Characteristics of Target
The Awacha target was defined from the geophysics data collected in the extensive survey that was completed by Aurania in Q4, 2017. The target area consists of ten magnetic centres 0.5km – 2km in diameter, aligned in two northeast trending zones 5km-8km long (Figure A1). The northeast-orientated trends in the magnetic data are disrupted by many northwest-trending features that are interpreted as faults. The centres of discrete magnetism are partially bordered by magnetic lows that may be caused by structurally-controlled alteration in which magnetite may have been replaced by non-magnetic clay minerals. Two of the magnetic peaks evident in the magnetic data were independently identified as possible granitic centres – possible porphyries – in satellite imagery.
Figure A1. Airborne magnetic data from the Awacha Target area of the Lost Cities – Cutucu Project. Three interpreted intrusive centres identified in satellite imagery are shown in yellow circles.
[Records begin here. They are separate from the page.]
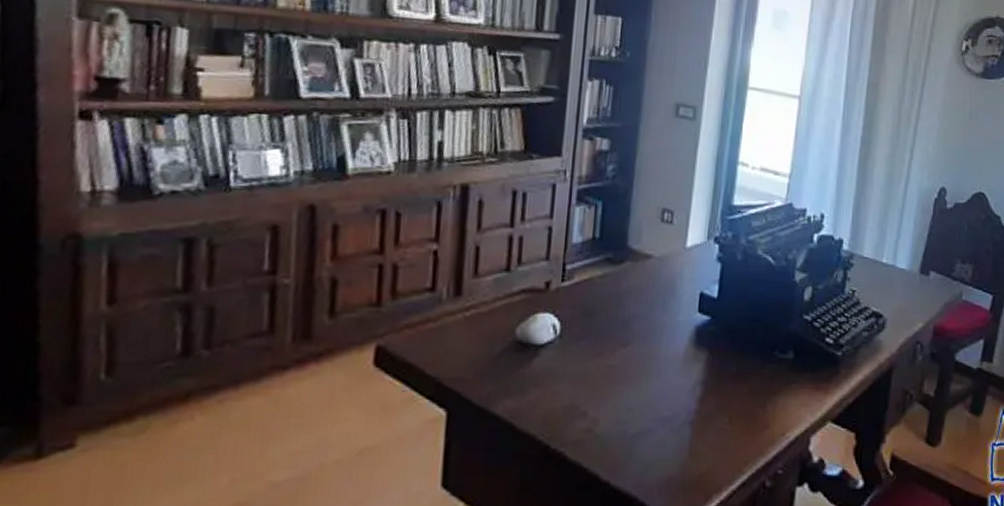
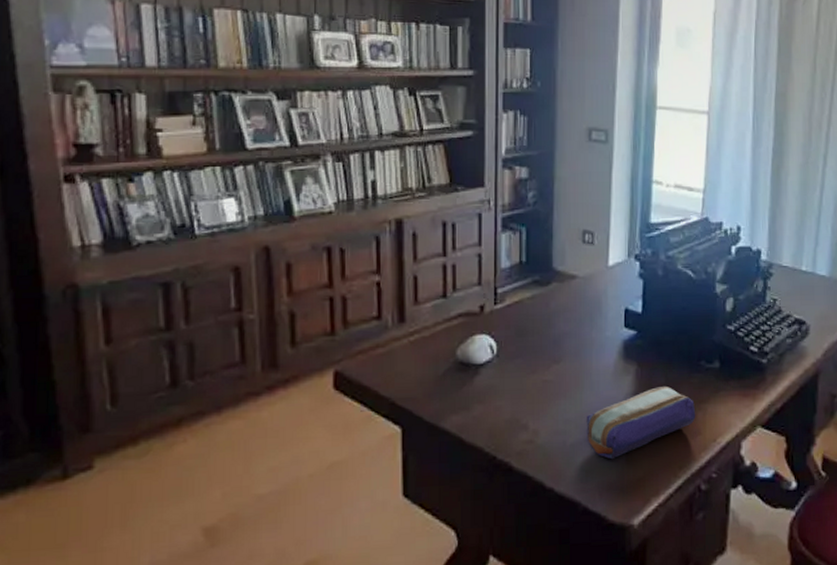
pencil case: none [649,376,766,453] -> present [586,387,696,460]

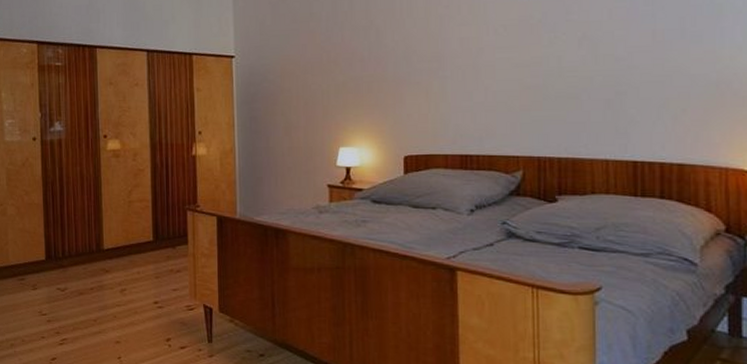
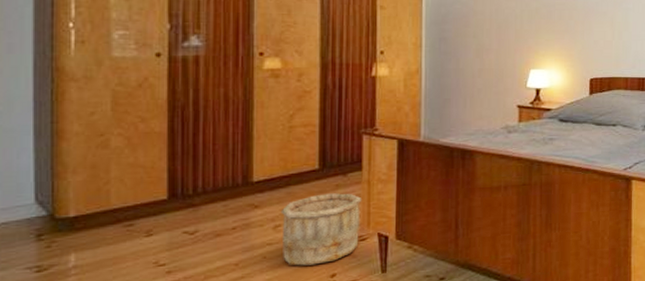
wooden bucket: none [125,264,189,328] -> present [280,193,362,266]

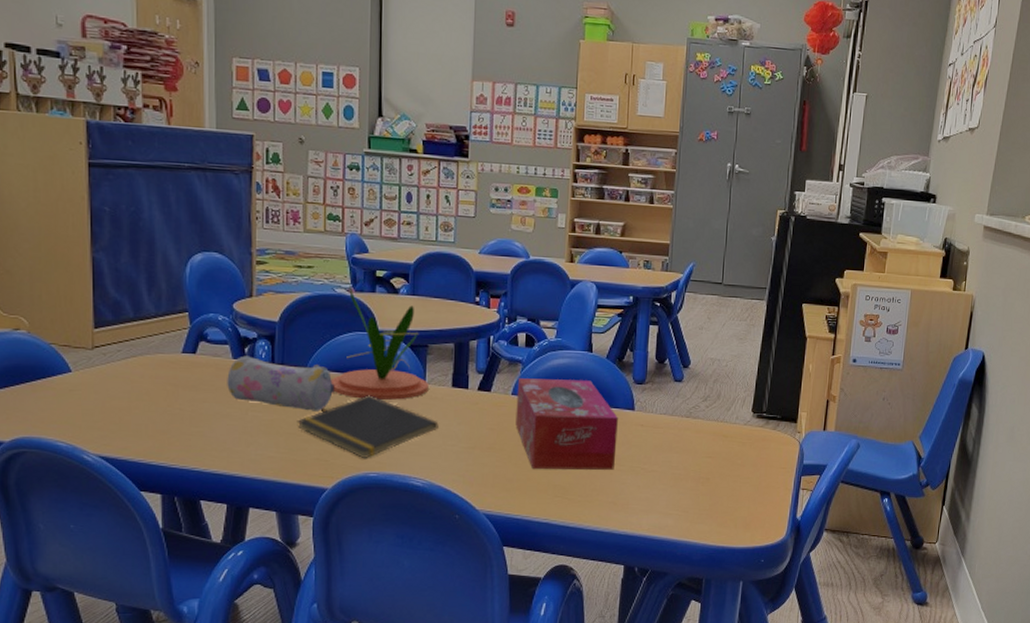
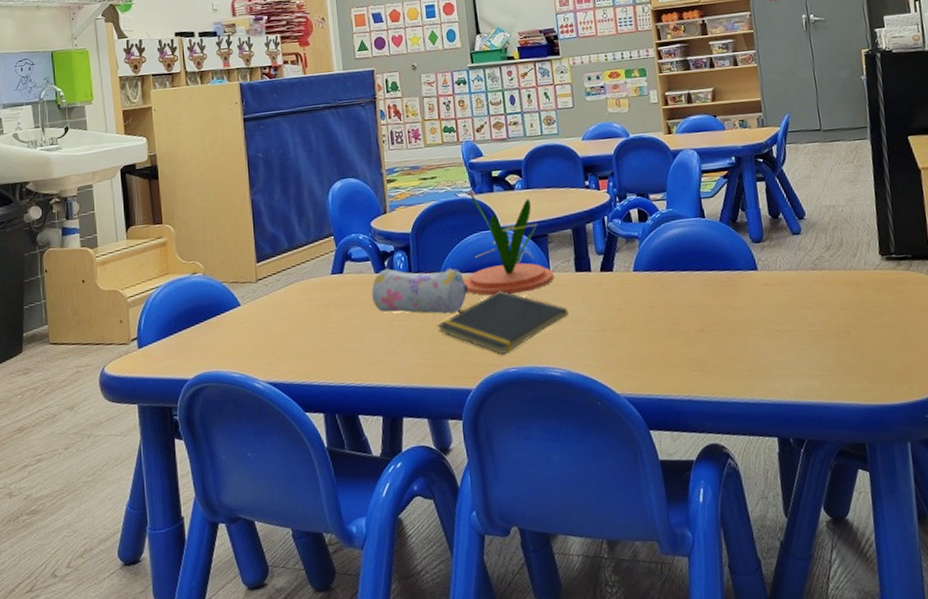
tissue box: present [516,378,618,470] -> none [637,246,748,344]

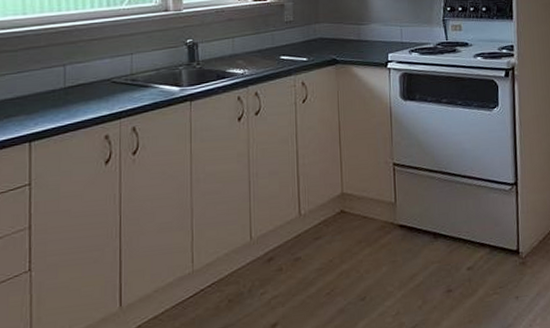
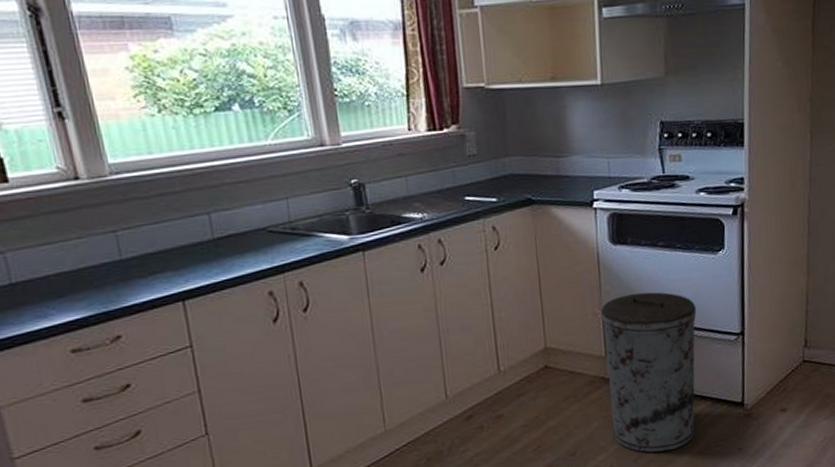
trash can: none [392,143,476,299] -> present [601,292,697,453]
The size and intensity contrast of the magnetic centres that make up the Awacha target are similar those of known porphyry gold-copper and copper deposits in the adjacent Cordillera del Condor, that lies along geological trend.
Many of the mineral deposits in the Cordillera del Condor are related to a 200km-long granitic body, the Zamora Batholith, which is the probable source of magma and metal for the associated porphyry copper and copper-gold deposits, and related epithermal gold-silver and gold skarn deposits. The new aeromagnetic data suggest that a similar granitic batholith lies beneath the central part the Project area. If this interpretation is correct, this Cutucu Batholith may have provided a similar source as the Zamora Batholith for porphyry, epithermal and skarn mineralization in the Project area.
- Stream sediment results from part of the Awacha target are awaited;
- Depending on those results, further infill stream sediment sampling may be warranted in conjunction with geological and alteration mapping.